== Questions to answer ==
1. In the shipwreck account, how far from shore were the three men?
2. Return the part of the shipwreck account from "It was so dark, there" up to and including "only looked worse.".
3. List every word in the shipwreck account that names a feeling of the narrator.

Broken glass slashed my chest and legs as I struggled to clamber out but I had to ignore it if I wanted to survive.
I was relieved when Charlie and I broke the surface, gasping for air.
Seconds later, JJ swam over, bobbing on a plastic tub from the ship.
Using the tub to float, we finally caught our breath.
We were nearly 20km from shore and hadn't told anyone where we were going.
In the dead of the night, there was no chance we'd be found, even if a search party was looking for us.
Our last hopes were dashed as we watched our boat sink beneath the water.
"If we're out here much longer we'll be eaten by sharks," I muttered. "My legs were shredded and I'm bleeding badly."
It was so dark, there was no way we'd see a shark approaching before it attacked.
Terrified, I tried to steady my breathing.
I wasn't married and didn't have any kids, but I worried how my mum would cope if I died.
I cleared everything from my mind and focused on thinking of her.
Parents often said they could tell when their child was in crisis.
Maybe I could get a message to her telepathically.
Please send help, I silently begged.
Dressed only in a singlet and briefs, I shivered in the freezing water.
Five hours passed and our fates only looked worse.
Charlie's legs had tired from treading water while JJ had a bad back and could barely swim.
Although Charlie rarely talked about his health, he'd lost so much weight lately I was sure he was unwell.
If we wanted to be saved, I'd have to swim to shore.
It was the only way.
"No-one's coming," I finally conceded. "I'll swim to the bay and get help."
JJ and Charlie looked horrified.
"We have to stick together," Charlie pleaded. "Someone will come."
But deep down they both knew we were a lost cause.
"I'll bring help," I promised.
I gave them one last strained smile and pushed off from the tub.
At first, swimming felt euphoric.

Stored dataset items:
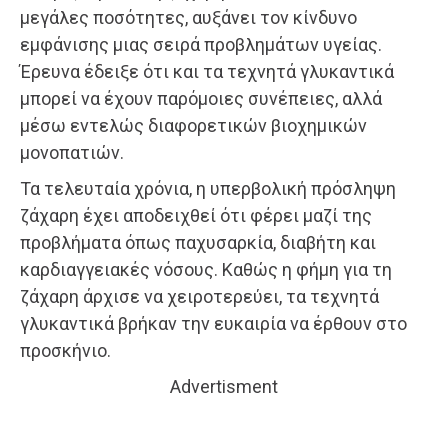
μεγάλες ποσότητες, αυξάνει τον κίνδυνο
εμφάνισης μιας σειρά προβλημάτων υγείας.
Έρευνα έδειξε ότι και τα τεχνητά γλυκαντικά
μπορεί να έχουν παρόμοιες συνέπειες, αλλά
μέσω εντελώς διαφορετικών βιοχημικών
μονοπατιών.
Τα τελευταία χρόνια, η υπερβολική πρόσληψη
ζάχαρη έχει αποδειχθεί ότι φέρει μαζί της
προβλήματα όπως παχυσαρκία, διαβήτη και
καρδιαγγειακές νόσους. Καθώς η φήμη για τη
ζάχαρη άρχισε να χειροτερεύει, τα τεχνητά
γλυκαντικά βρήκαν την ευκαιρία να έρθουν στο
προσκήνιο.
Advertisment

== Solutions to the problems ==
1. Nearly 20km.

2.
It was so dark, there was no way we'd see a shark approaching before it attacked.
Terrified, I tried to steady my breathing.
I wasn't married and didn't have any kids, but I worried how my mum would cope if I died.
I cleared everything from my mind and focused on thinking of her.
Parents often said they could tell when their child was in crisis.
Maybe I could get a message to her telepathically.
Please send help, I silently begged.
Dressed only in a singlet and briefs, I shivered in the freezing water.
Five hours passed and our fates only looked worse.

3. relieved, Terrified, worried, euphoric